また、TikTokは単なる娯楽の場を超え、購買行動に直結するプラットフォームとしても注目されている。ユーザーの約48%が「TikTokで見た商品を購入した」と回答しており、とくにファッション・美容・食品分野での影響力が高い。2025年には広告収入が3.2兆円(約320億ドル)に達する見込みで、企業のマーケティング戦略においても不可欠な存在となっている。さらに、TikTokは「TikTok Shop」などのライブコマース機能を強化し、SNSとECの融合を加速。日本でも2025年6月から正式展開が始まり、国内企業の参入が相次いでいる。
一方で、TikTokは米中間の政治的緊張の渦中にある。アメリカ政府は、TikTokの運営企業である中国・ByteDance社に対し、国家安全保障上の懸念を理由に米国事業の売却を強く求めており、規制強化の動きを見せている。とくに問題視されているのは、TikTokのアルゴリズムが米国の若年層の政治意識や世論形成に影響を与える可能性である。一部の議員は「中国政府が米国の情報空間に介入する手段になり得る」と警鐘を鳴らしており、議会ではTikTok禁止法案の再審議も視野に入っている。
これに対して、中国政府はこうした動きを「技術覇権の妨害」と批判している。TikTokは、中国が世界市場で成功を収めた数少ないグローバルブランドの一つであり、アルゴリズムや技術の譲渡には強く反対している。ByteDance社も米国政府の要求に対して慎重な姿勢を崩しておらず、両国の対立は長期化する可能性が高い。
米中首脳、半年ぶりの直接対話へ——緊張緩和の糸口となるか
2025年9月19日、米国のドナルド・トランプ大統領と中国の習近平国家主席は電話形式による首脳会談を行い、両国関係の改善に向けた一歩を踏み出した。会談では、年内に対面での首脳会談を実施する方針で一致し、10月に韓国で開催されるAPEC首脳会議に合わせて直接会談を行う予定が示された。
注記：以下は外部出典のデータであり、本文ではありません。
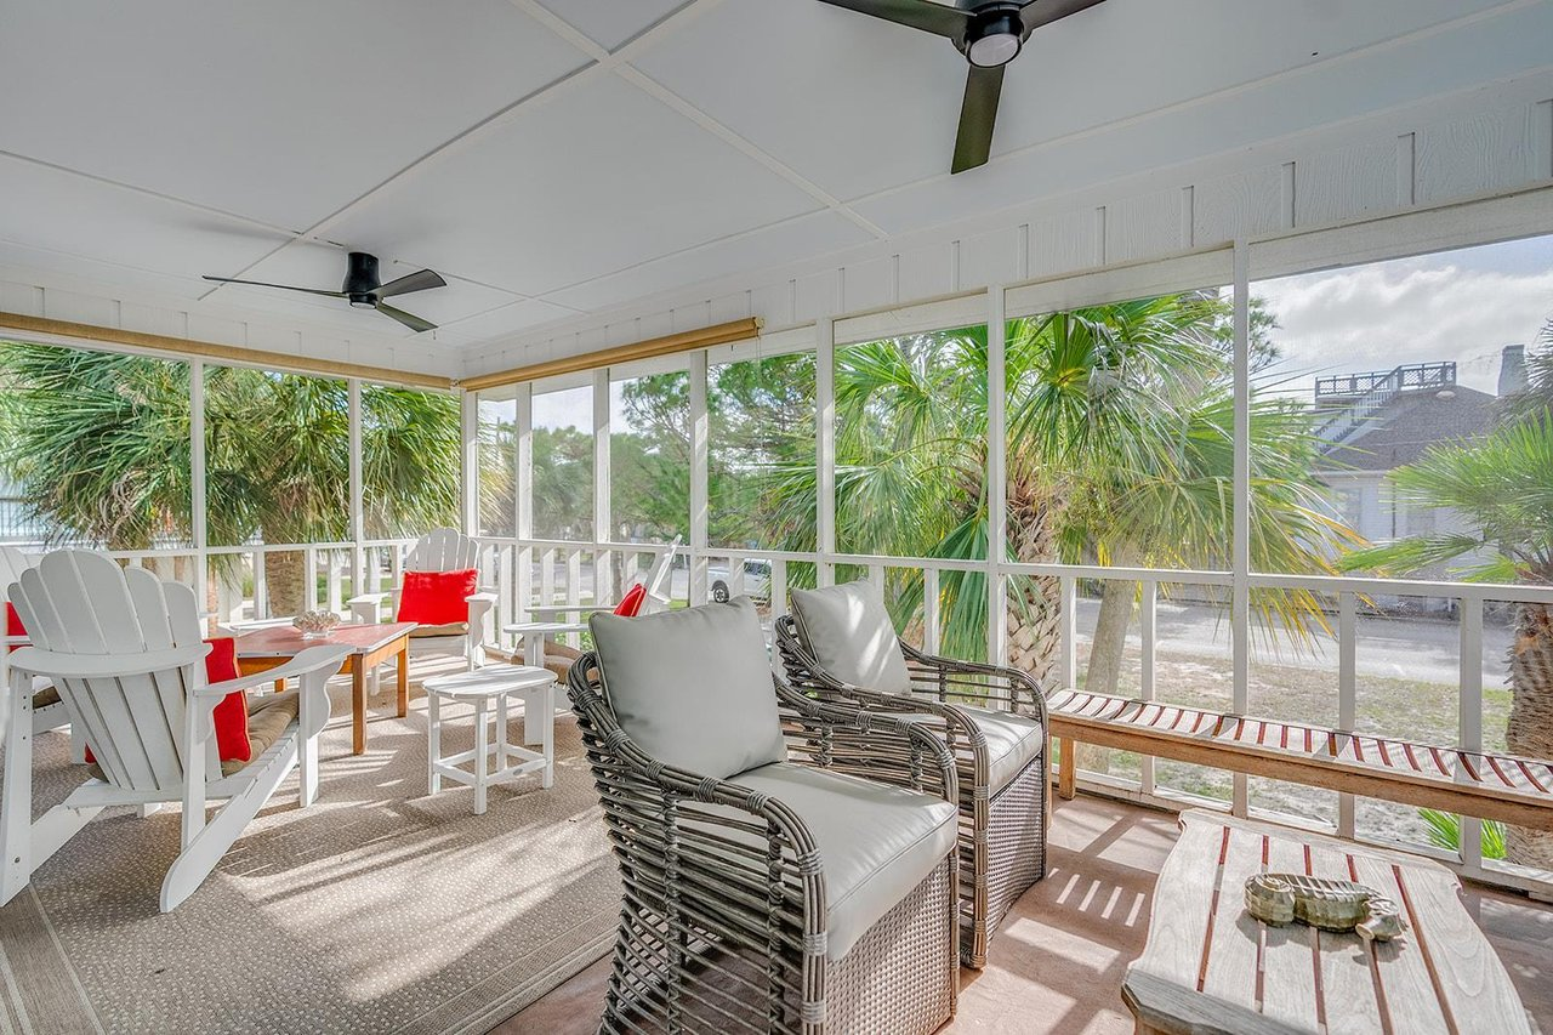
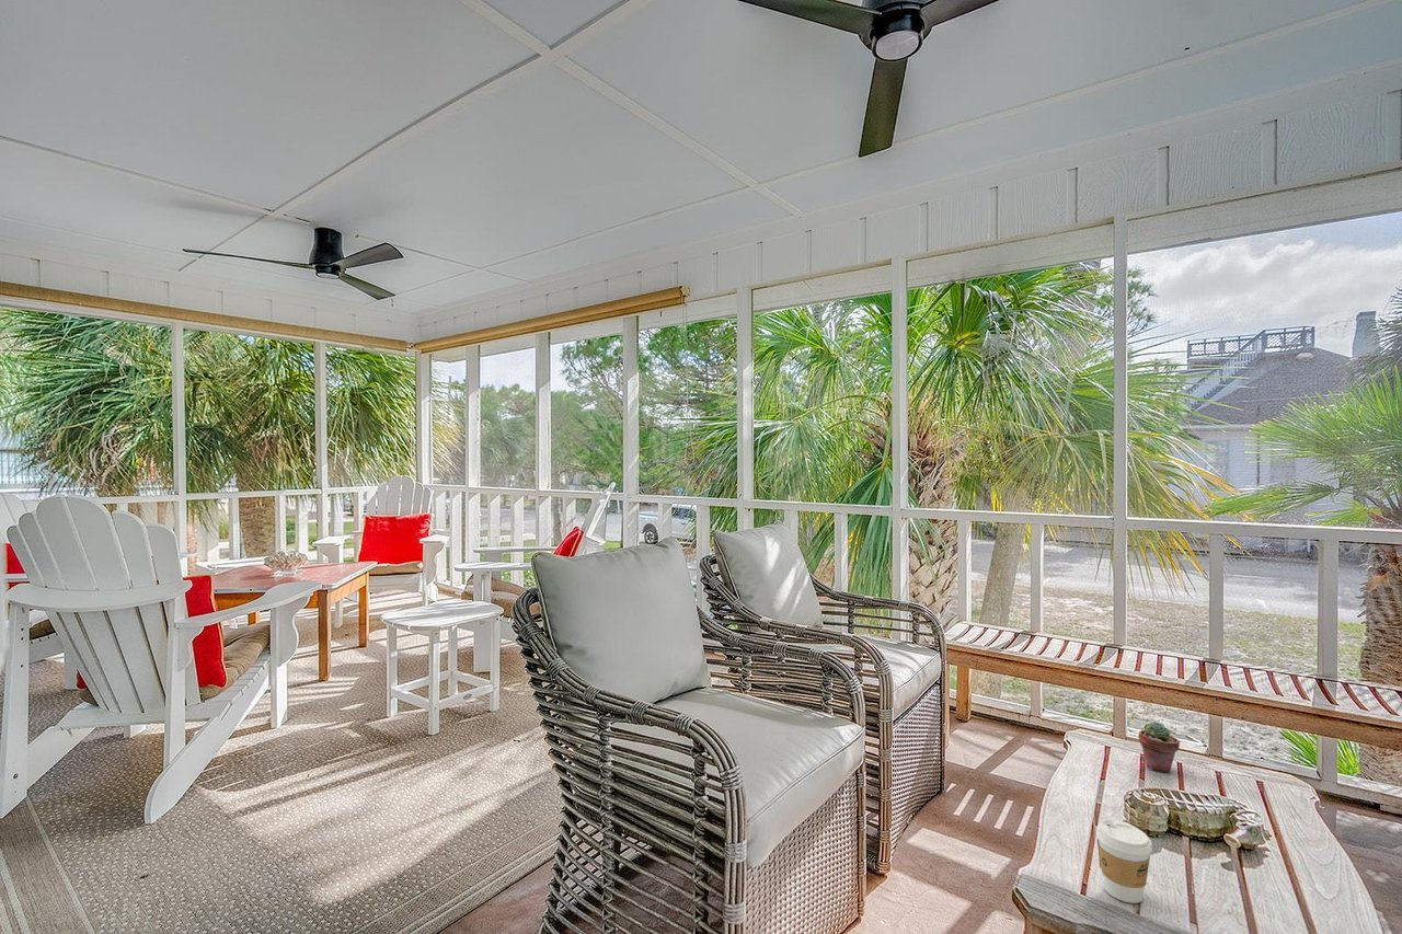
+ coffee cup [1095,819,1153,904]
+ potted succulent [1138,720,1181,773]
トランプ大統領は、2026年初頭に中国を訪問する意向を表明し、習主席も「適切な時期に米国を訪問する」と応じた。両首脳は、経済・安全保障・技術分野における協力の可能性についても意見を交わし、とくにTikTokの米国事業売却問題に関しては「進展があった」とトランプ氏がコメントしている。
また、台湾海峡をめぐる軍事的緊張も議題に含まれていたとみられる。米国は台湾への支援を強化する姿勢を示しており、中国はこれを「内政干渉」として強く反発している。偶発的な衝突を避けるための対話ルートの確保が、両国にとって喫緊の課題とされる。さらに、米国内で深刻化していた合成麻薬フェンタニルの流入問題についても、トランプ氏は中国側に対し、製造・流通の取り締まり強化を求める方針を示したとされる。公衆衛生と治安の両面で、協力の可能性が問われている。
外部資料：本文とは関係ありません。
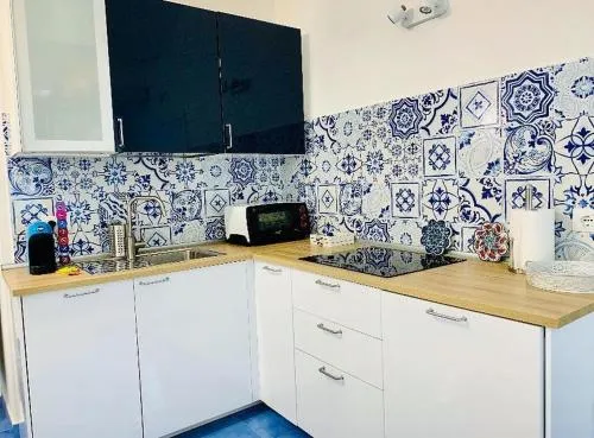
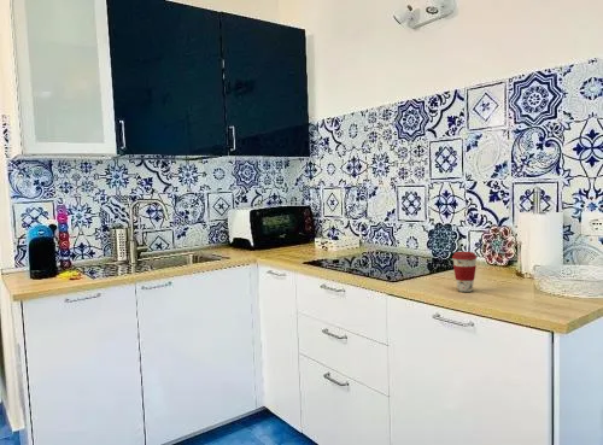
+ coffee cup [451,251,479,293]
米国、TikTokに売却命令。国家安全保障と技術覇権の攻防
TikTok問題の発端は、単なるビジネス競争ではなく、米中間の情報戦および技術覇権争いの一環として位置づけられている。とくに2024年末、米国議会で「TikTok禁止法」が可決され、2025年1月19日を期限に米国事業の売却または撤退が求められる事態となった。この法律の施行により、TikTokは一時的に米国内のアプリストアから削除され、既存ユーザーもアップデートができない状況に陥った。その後、トランプ大統領は就任直後に75日間の猶予を与える大統領令を発令し、TikTokは米国内での運営を一時的に継続できるようになった。この間、ByteDance社は売却先の模索を開始し、マイクロソフトやオラクルなどの企業名が候補として浮上している。
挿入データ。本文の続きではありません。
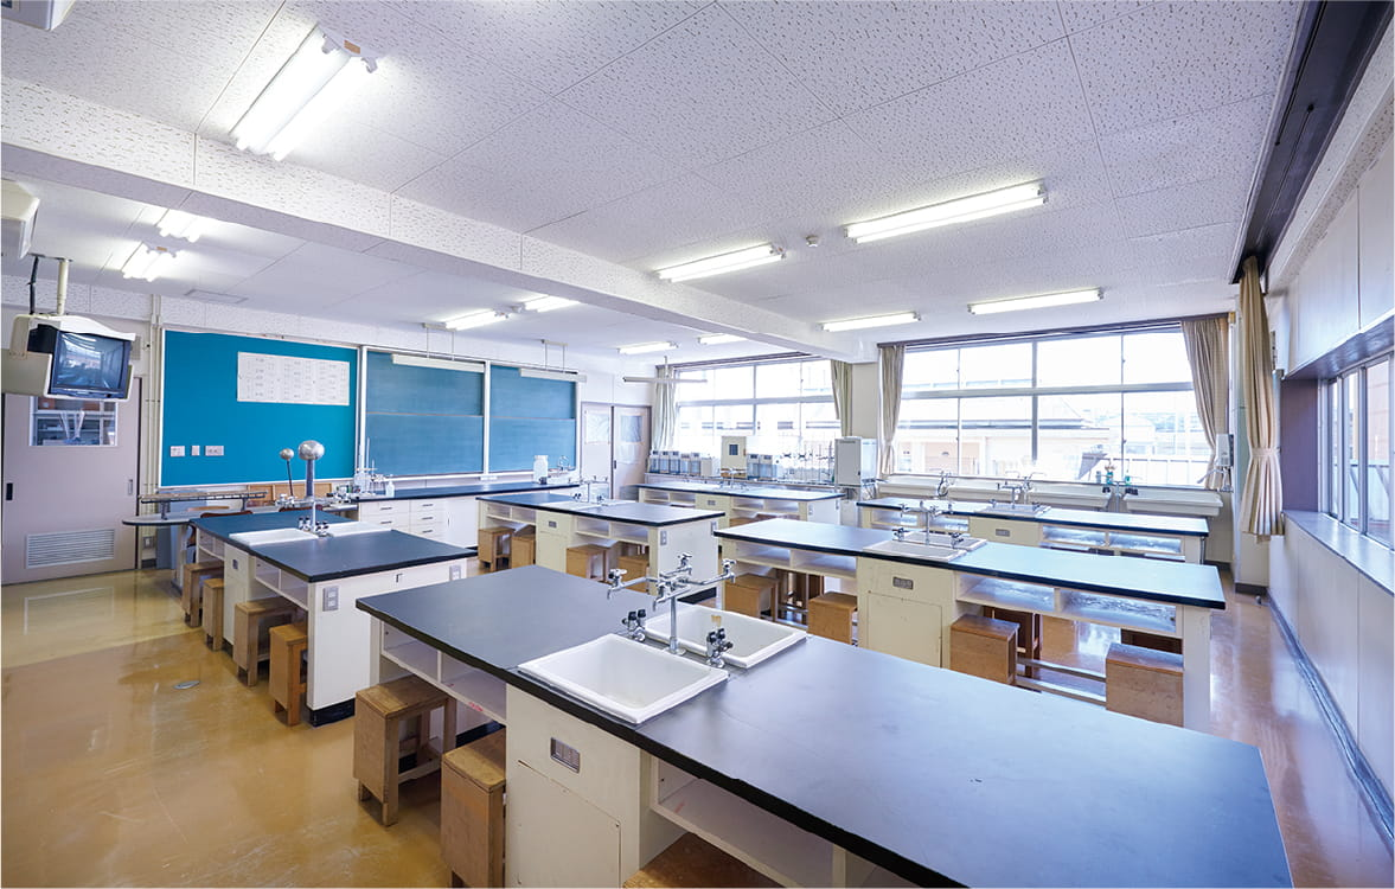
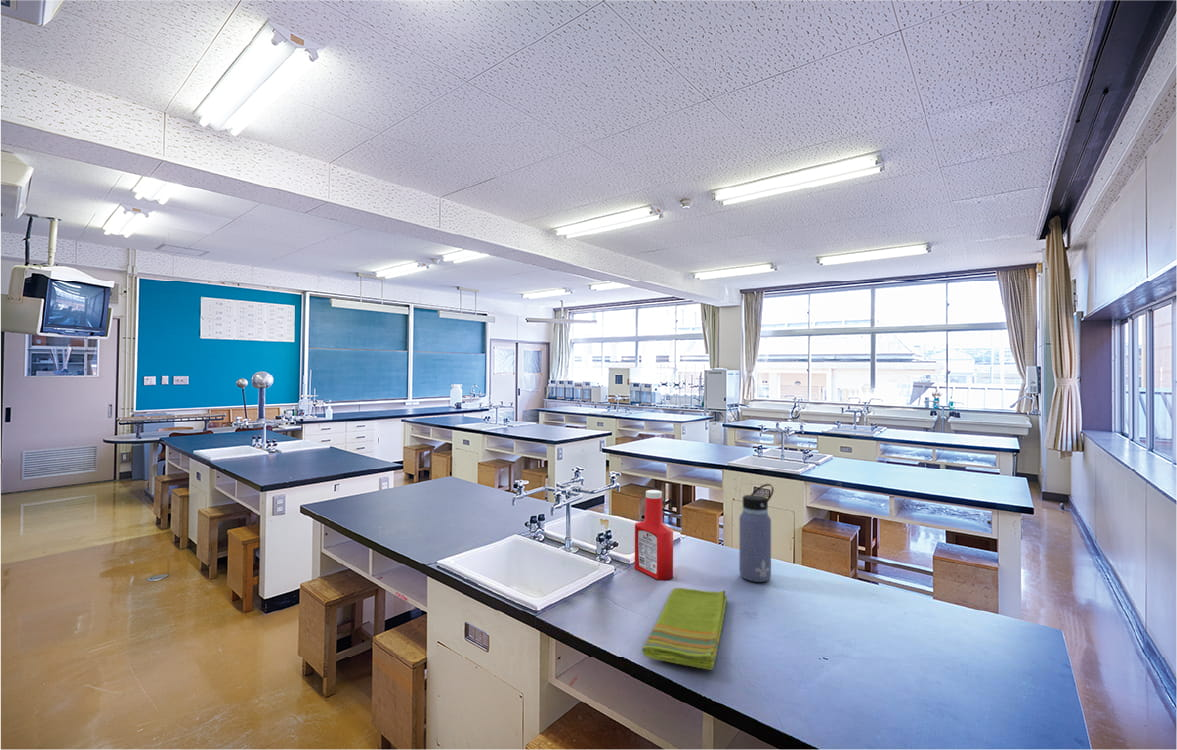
+ water bottle [738,483,775,583]
+ dish towel [641,587,728,671]
+ soap bottle [634,489,674,581]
こうした動きは他の中国製アプリにも波及している。中国版インスタグラムとも呼ばれる「小紅書(Xiaohongshu)」は、TikTokの代替として米国ユーザーの間で急速に人気を集め、2025年初頭にはiPhoneの無料アプリランキングで1位を獲得した。また、ByteDanceが開発した「Lemon8」も注目を集めており、TikTok難民の受け皿としてダウンロード数を伸ばしている。
米国政府は現時点でTikTok以外のアプリに対して明確な禁止措置を取っていないが、議会では「他の中国製アプリも同様のリスクを孕んでいる」との声が上がっており、今後の規制拡大も視野に入っている。TikTok禁止法は、単なるアプリ規制を超えて、デジタル時代における主権・自由・安全保障のバランスを問う立法として注目されている。米国社会では「安全か自由か」をめぐる議論が続いており、今後の展開が世界のデジタル政策にも影響を与える可能性がある。